Cracked Teeth

One of the most challenging clinical diagnoses is the cracked tooth. Frequently, a patient presents with a chief concern of a chronically sensitive "area", which is to say, a difficult-to-localize-to-one-tooth area that is sensitive. The sensitivity may be to temperature extremes, and will often include a reaction to cold air, sugary sweet things, and biting down or release from biting on chewy leathery tough mouthfuls (bagels, bread crusts). Rarely does an xray indicate a cracked tooth. In fact, I will say that we don't want an xray to show a crack because that would be a crack of very significant consequence, as it would have to be very far along in it's destruction to appear on xray.

Patients can become very "talented" at accommodating a cracked tooth by staying away from the side or the stimulus that creates the pain. Human nature, however, will oft times move in and "re-test" the area to see if it remains a bother, only to elicit the kind of "shooting star" response that keeps future tries few and far between. Cracked teeth rarely present as "spontaneous pain", pain which shows up with no stimulus at all. This type or quality of pain often is associated with an irreversible problem with the nerve of a tooth.

When our patients present with these symptoms, an xray series is created to rule in or out other possible causes like decay or an abcessed nerve. The clinical exam can include an assessment of plaque and bleeding profiles, periodontal probing, exploration of the integrity of any fillings or crowns in the area, a percussion test, a palpations test, air and cool water stimuli, and a series of chew tests in conjunction with an evaluation of the occlusion - how the teeth meet and grind on each other.

Plaque and food accumulation around and between the teeth, especially together with bleeding gums or pus flow, swollen and tender "hyper-red" tissue that is glossy -all can indicate a gum infection which may be the cause of the symptoms. If periodontal probing indicates a loss of attachment around a tooth, this also may be a culprit. If the periodontal pocket is confined to a slim, singular area - this is often associated with a crack, or fault line in the tooth. These problems underscore the value of effective preventive maintenance of healthy teeth and gums, so, in the presence of pain, gum disease can be easily ruled out as a possible culprit.

Certainly a loose filling or crown will lend sensitivity and pain in function and must be ruled out.

If a tooth is exquisitely sensitive to what I call my "rude and obnoxious Lionel Hampton human vibes" test - a sequence of tapping on cusps of teeth to elicit their response, this can often indicate an abcessed tooth as well, especially if in conjunction with swelling and tenderness to the palpation of the gums inside and outside around the tooth.

I can usually isolate the culprit tooth with a directed jet of water and air to the offending area. Teeth within a normal limit of sensitivity will rarely be disagreeable to these stimuli. In fact, portions of an offending tooth that are removed from the area of a crack will not be sensitive - thus helping with identifying the part of the tooth in trouble.

The identification of occlusal interferences, high spots that take too much of a beating in function, whether normal tooth structure or recently placed restorations are often the culprit behind a tooth that is behaving as if cracked and is simply traumatized by normal biting.

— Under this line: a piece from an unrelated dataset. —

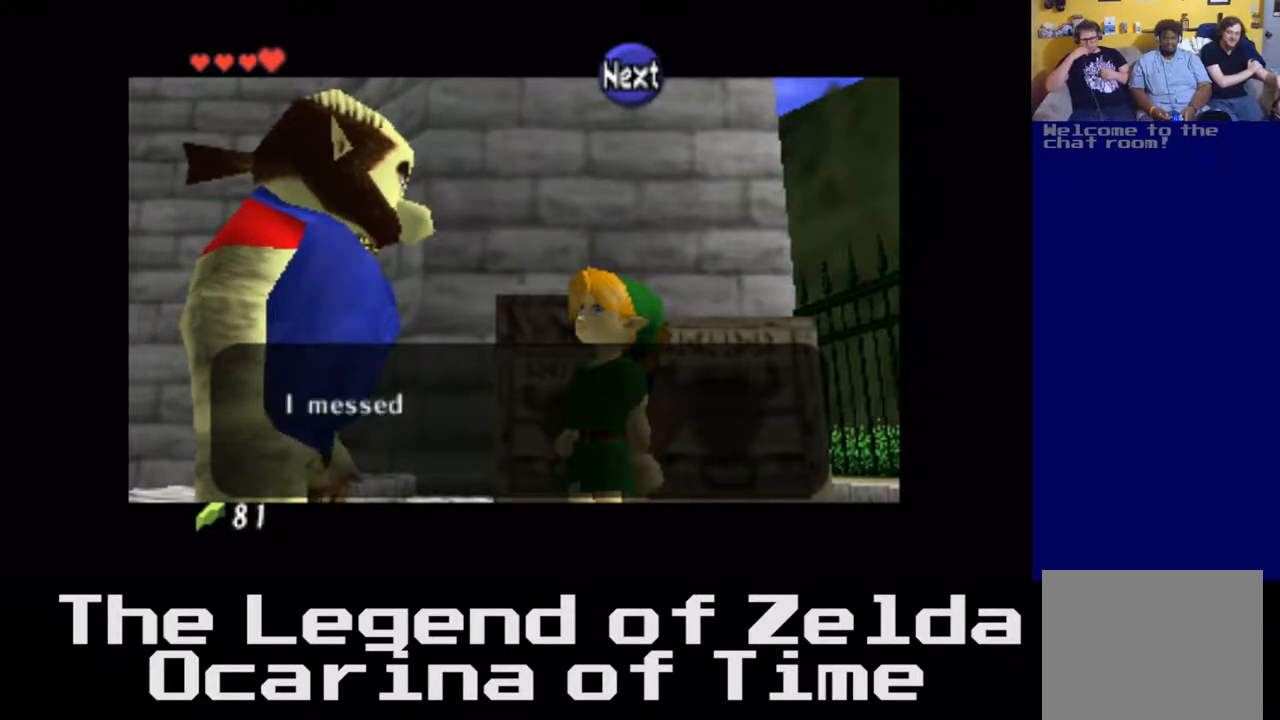
{"buttons": ["A"], "left_stick": "center", "right_stick": "center", "events": [[467, "A", "down"]]}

I utilize a rubbery straw for the patient to bite on to assist me in identifying which tooth is the potential cracked culprit. A similar, more sturdy and stiff stick is then used to identify which corner, or portion of the tooth is cracked. Patients who pass the chew straw/chew stick tests without sensitivity may still have a cracked tooth, just one that isn't behaving badly enough to warrant immediate treatment.

These tests, along with the views afforded by our intra-oral camera, will provide me with the confidence of knowing which tooth is the obvious offender before initiating treatment.

All of us regularly remind our patients to stay clear of any foods "that make noise." Seriously, though, ice cubes, hard pretzels and nuts, such things and any like them can become "tooth grenades" on the healthiest of teeth. Toss in a history of extensive filling work and the stage can be set for cracking teeth. Patients who chronically grind and clench are also at increased risk for these hazards.

Treatment for cracked teeth can include waiting and watching until the symptoms become even more limiting or painful, waiting for the tooth to fracture (an easy diagnosis!), or initiating treatment with a predictably protective and long lasting crown restoration.